Agent7 is a monitoring, detection & response security agent/server for Windows. It supports anything above Windows 7 and Server 08. At its core, it collects a bunch of information from the endpoint, sends it to the server where the data is enriched and dashboards/alerts are generated automatically. I developed this agent/server because I was interested in learning the Windows API and eventually it grew into a security agent.
What data does it collect?
Agent7 collects the following data from the endpoint. As you can see, it can also collect data from Active Directory.
- Scheduled tasks
- Logged on users
- Network Connections
- Network Shares
- Local Users
- Local Groups
- System Metrics
- Start up tasks
- Memory and Disk space
- Network Pipes
- Network Sessions
- Registry Keys
- Domain Users
- Domain Groups
- Domain Computers
- Domains & Domain Controller’s
- SysVol and permissions
Does it only collect data?
Well no… sure it collects and normalizes the data points listed above but it also has a Remote Interactive or Shell capability. If you have ever used CrowdStrike RTR, this has the same feature. You can remote into a host (or many hosts!) and run commands. This has a ton of capabilities but it can also be dangerous… which is why you can lock down which commands a specific user is allowed to use. But its still fun to run a query from the console and query all agents to see if a specific registry key is set (or not).
Why is Agent7 useful?
In the open-source world, its actually tough to find a decent monitoring, detection and response agent that also has a decent server and powerful API. OSSEC, Grr, Osquery, Sysmon come to mind when you think of monitoring and those tools are great but they take hundreds of hours to get any meaningful and actionable data (ehh Grr is actually good here). Don’t believe me? Go ahead and install Sysmon. Then figure out how to collect the logs. Then ship them and store them. Then query the data in a console. Then develop IOC’s or similar. Its super tough and Agent7 alleviates all of that. Of course those tools also excel at certain areas where Agent7 does not. But most importantly, Agent7 provides a very powerful API so that you can create your own analytics.
How do I get started?
Its pretty easy. Just grab the `docker-compose.yml` file in that Github repo and make sure docker is installed. Please view the README in Github for more information.
Lets look at the architecture and how this thing works
So lets dive into how the Agent7 agent/server works. There are also many things that I would like to change and Ill note this as we dive into the workings.
So this is basically how the architecture looks. There are 5 containers running with the docker internal network; 3 custom containers (agent7_ui, agent7_controller and agent7_poller), Postgresql and RabbitMQ. The agent is a .exe that is executed on the endpoint and it connects back to the Agent7 server. The only container that is exposed or routable to the outside world is the Agent7_ui (web console basically).
Agent7 endpoint agent
You run .\agent7_installer.exe on the endpoint and then it registers with the Agent7 server. There is a shared Site Key that the agent must have to register with the server.

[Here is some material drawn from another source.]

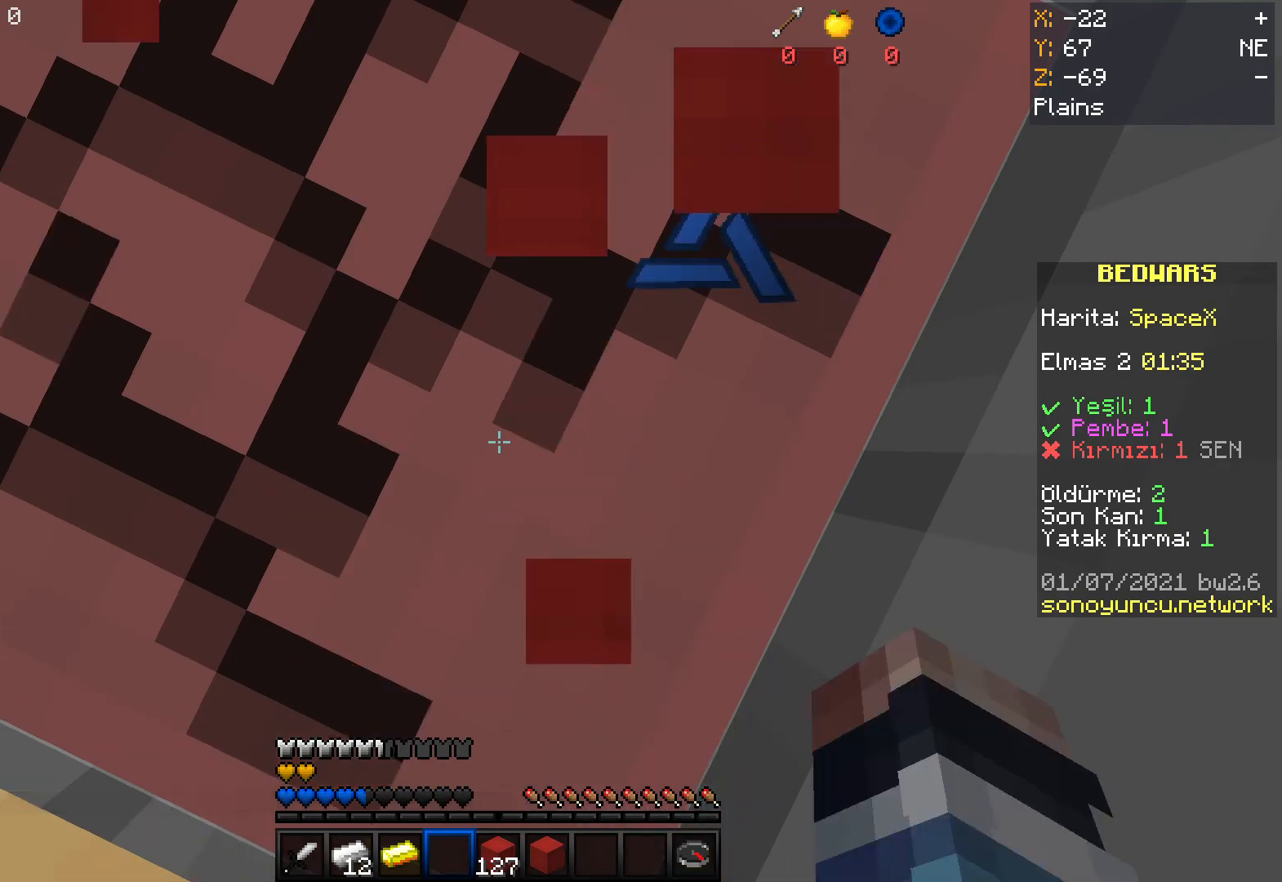
{"keys": ["space", "w"], "mouse": ["left"], "events": []}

Upon successful registration, the server generates an agent specific token and passes it back. The agent saves this token in the registry. This token basically gives the agent the permission to only POST data to certain endpoints. This is one of the areas that must be improved. Currently every agent stores a token locally and the server stores ALL tokens. That’s basically how authentication happens. If the tokens match, the agent is allowed to POST data.

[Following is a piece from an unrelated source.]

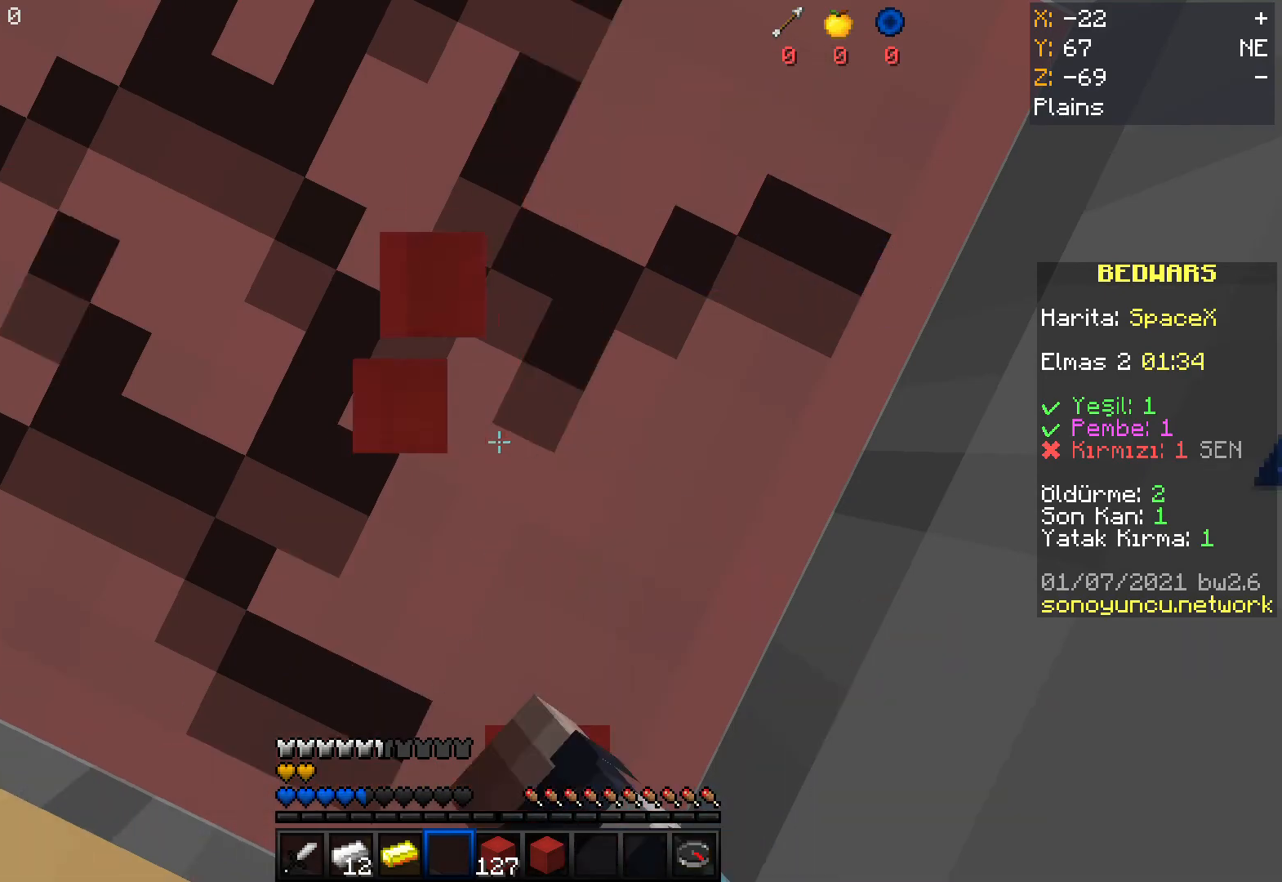
{"keys": ["space", "w"], "mouse": ["left"], "events": []}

This isn’t ideal b/c every time the agent checks into the server (to POST data or get a command), the server must perform a database lookup and make sure the token is valid. The plan is to use JWT’s instead which alleviate this and allow you to break apart the control/data plane. I.e. Other containers or a API gateway could authenticate an agent because they can verify (via the public key) that the JWT is valid. The agent sends data over an TLS encrypted channel but there is a possibility in the future to also encrypt the actual data as well… but we will see.
But anyway, the agent checks into the server between 20-60 seconds. It gets a job from the server such as “Collect logged on users and Startup tasks” and then it performs the action and sends back the data. So this is all based on a Poll interval. Obviously if you log in and out very quickly, the agent may NOT pick that data up… but also from my research your windows session does not disappear immediately when you log off. You can set a poll interval for specific actions. Installed Software doesn’t change that much so maybe tell the agent to send that data once a day but network connections/logged on users change much more frequently so you can collect data every 30 seconds.
This container is basically the “fat” server component and also what you log into to view all the data that the agents send. Its basically just a Flask application with JQuery. The agent sends data directly to this container. When the agent7_ui server gets the data, it authenticates the token and then immediately places the data in the RabbitMQ queue. This flow will change a bit when JWT’s are used instead.
This container just watches the RabbitMQ queue. When it finds new data in the queue (i.e. from agents posting data) it parses the data, enriches it, and creates a hash of a few fields in the data. This hash is called the message_id. The connector then queries its local SQlite3 database and says “Have I seen this data before?”. We have to do this analysis because the agent is based on a Poll interval and may send the same data. If its in fact new data, the connector inserts the data into the Postgres database and updates the local ledger.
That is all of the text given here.